From the first, LeFanu revealed operatic ability. She sets words well. She has a command of picturesque, imaginative instrumental colour. Dream Hunter held the attention securely. Martinez and Lontano eloquently sounded LeFanu’s arresting score. Caryl Hughes’ singing passed with honours.. Charmian Bedford’s performance was eloquent. Dream Hunter is an opera I’ll not forget’. Opera April 2012
Opera (April 2012)
The Bourne for soprano and harp (2008)

the highpoint for me turns out to be Nicola LeFanu's setting of Christina Rossetti. The Bourne is a minutely balanced work with a harp accompaniment (played by Lucy Wakeford) that gently frames and shadows the bewitching contours of the melody. Melancholic, meditative and profoundly moving, sung with minute control by Ms Atherton, Ms LeFanu's song is utterly transporting.
The Economist (April 2009)
Misterium Mirabile for SSA choir (1999) & Rosa sine Spine for SSA choir (2002)

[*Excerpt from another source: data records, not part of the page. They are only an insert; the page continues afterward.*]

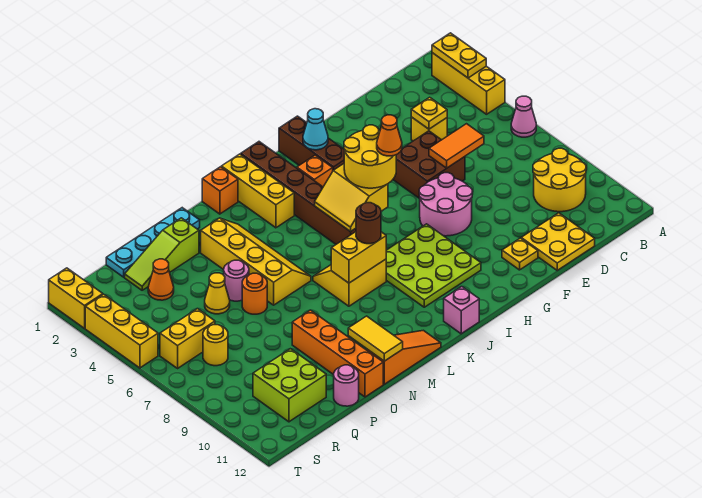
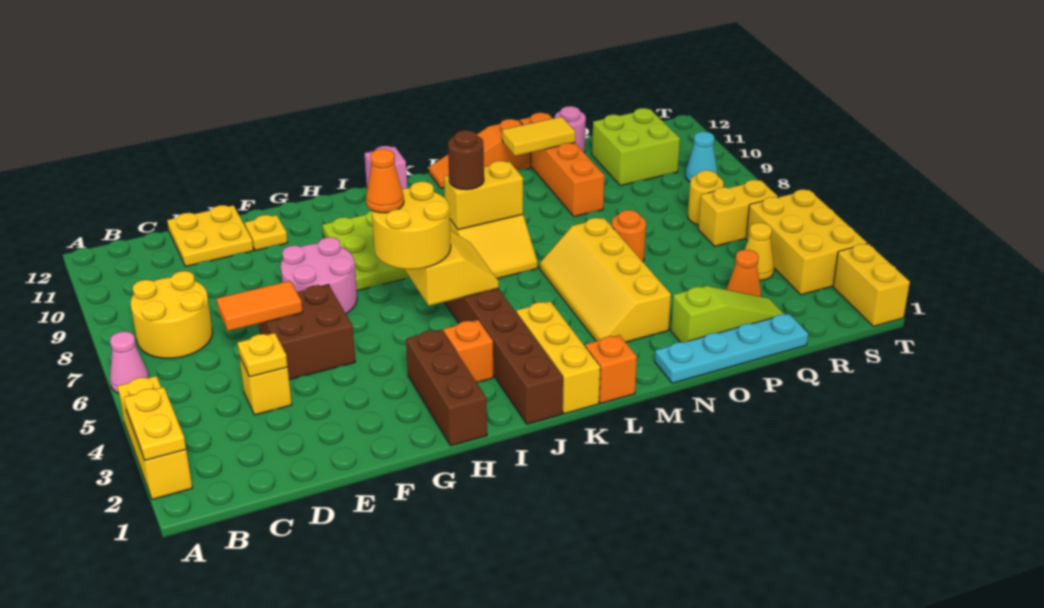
yellow 2x2 round brick [533,148,586,212] -> yellow 2x2 round brick moved to [131,271,213,358]
cyan 1x1 cone [303,109,328,150] -> cyan 1x1 cone moved to [686,132,717,182]
yellow 1x2 tile [348,316,403,361] -> yellow 1x2 tile turned to [502,117,575,156]
pink 1x1 round brick [224,260,249,301] -> none
yellow 1x1 cone [205,273,230,314] -> yellow 1x1 cone moved to [745,223,774,281]
yellow 1x3 brick [85,294,158,368] -> yellow 2x3 brick [746,190,867,295]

two exquisite carols by Nicola LeFanu
The Times (January 2008)
Light Passing chamber opera for seven solo singers, chamber ensemble and small chorus (2004)

a welcome and absorbing addition to Britain’s post-Britten chamber operas…it has the equipment to entertain and illuminate for years to come
The Times (October 2004)

an opera that challenges and satisfies in equal measure
Opera (January 2005)

LeFanu’s boldly invigorating and moving modern chamber opera, based on the life of Clement VI (1291-1352), generally viewed as the most brilliant of the Avignon popes. LeFanu and her highly skilled librettist John Edmonds have turned Clement’s life into a thoughtful and profoundly engaging stage work
Church Times (November 2004)
Catena for eleven solo strings (2001)

Even more rewarding is Catena.. it’s an absorbing, subtly evolving and imaginatively textured study which employs microtonal intervals to judicious and liberating effect
The Gramophone (April 2005)


[Catena] demonstrates LeFanu’s skill in building and sustaining large structures. Sheerly beautiful and passionate, its riches are characteristically understated and implicit, the brilliance of the writing always at the service of the musical argument.
Tempo (April 2006)
Amores for horn and strings (2004)

there was backbone here as well as beauty, and in Richard Watkins’ hands the horn part ricocheted around with thrilling, dramatic effect.
The Times (February 2004)

In these evocative five movements, full of haunting allusions, a central lyrical nocturne liberated the horn into a brilliant extended cadenza in the fourth, with the Goldberg’s vibrant strings drawn back into a passionate and taut argument in the finale.
—The Guardian (February 2004)

The Same Day Dawns for soprano and ensemble (1974)

Nicola LeFanu is a composer of exceptional gifts of head and heart.